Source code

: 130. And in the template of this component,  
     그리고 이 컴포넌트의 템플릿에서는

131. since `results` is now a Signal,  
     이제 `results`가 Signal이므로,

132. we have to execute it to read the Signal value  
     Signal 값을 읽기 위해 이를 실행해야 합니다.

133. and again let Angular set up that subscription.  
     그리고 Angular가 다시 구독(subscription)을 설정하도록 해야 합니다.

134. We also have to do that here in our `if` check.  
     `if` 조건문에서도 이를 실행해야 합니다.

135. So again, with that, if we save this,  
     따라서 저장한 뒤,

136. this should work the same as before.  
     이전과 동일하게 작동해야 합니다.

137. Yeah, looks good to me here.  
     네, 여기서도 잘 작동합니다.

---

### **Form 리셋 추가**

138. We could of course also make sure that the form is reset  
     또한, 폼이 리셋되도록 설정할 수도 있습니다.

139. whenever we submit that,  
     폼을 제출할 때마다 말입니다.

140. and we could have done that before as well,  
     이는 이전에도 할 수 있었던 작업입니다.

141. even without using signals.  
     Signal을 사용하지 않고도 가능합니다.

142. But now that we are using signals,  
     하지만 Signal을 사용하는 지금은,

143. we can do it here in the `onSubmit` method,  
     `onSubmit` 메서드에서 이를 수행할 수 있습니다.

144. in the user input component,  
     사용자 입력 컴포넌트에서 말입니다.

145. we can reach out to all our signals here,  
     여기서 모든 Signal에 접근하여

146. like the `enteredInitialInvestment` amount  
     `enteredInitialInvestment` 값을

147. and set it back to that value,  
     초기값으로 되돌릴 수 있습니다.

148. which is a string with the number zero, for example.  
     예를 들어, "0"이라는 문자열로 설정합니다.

» EXERCISE PROMPT:
Show all lines in the entries above where the word "again" appears.

» ANSWER BELOW:
133. and again let Angular set up that subscription.  
135. So again, with that, if we save this,  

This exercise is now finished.